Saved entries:
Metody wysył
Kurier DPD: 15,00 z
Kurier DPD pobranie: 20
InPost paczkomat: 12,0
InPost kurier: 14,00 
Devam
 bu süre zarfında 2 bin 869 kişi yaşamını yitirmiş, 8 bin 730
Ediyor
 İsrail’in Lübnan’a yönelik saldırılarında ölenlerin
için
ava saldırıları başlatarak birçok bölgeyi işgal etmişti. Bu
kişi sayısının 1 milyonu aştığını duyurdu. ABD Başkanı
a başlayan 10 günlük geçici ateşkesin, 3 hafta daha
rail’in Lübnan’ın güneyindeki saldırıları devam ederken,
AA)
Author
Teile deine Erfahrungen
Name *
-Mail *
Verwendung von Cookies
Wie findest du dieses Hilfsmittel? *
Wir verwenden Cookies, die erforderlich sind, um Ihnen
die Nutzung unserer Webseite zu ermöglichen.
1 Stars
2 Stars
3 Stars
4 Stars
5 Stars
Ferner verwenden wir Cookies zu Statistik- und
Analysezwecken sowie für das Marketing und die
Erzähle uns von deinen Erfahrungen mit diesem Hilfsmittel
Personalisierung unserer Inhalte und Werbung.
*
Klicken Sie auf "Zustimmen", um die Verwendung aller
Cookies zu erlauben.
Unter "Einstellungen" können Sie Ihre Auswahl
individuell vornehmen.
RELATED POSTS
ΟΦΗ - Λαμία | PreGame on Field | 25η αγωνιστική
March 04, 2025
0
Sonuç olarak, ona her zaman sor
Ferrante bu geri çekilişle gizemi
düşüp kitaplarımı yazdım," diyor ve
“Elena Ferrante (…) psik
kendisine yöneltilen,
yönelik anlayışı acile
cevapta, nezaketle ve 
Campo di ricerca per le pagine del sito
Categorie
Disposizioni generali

• [The problem] In the records above, locate the line that contains "yönelik anlayışı acile". Repeat it and every line after it, exactly, and nothing else.

• [Task solution]
yönelik anlayışı acile
cevapta, nezaketle ve 
Campo di ricerca per le pagine del sito
Categorie
Disposizioni generali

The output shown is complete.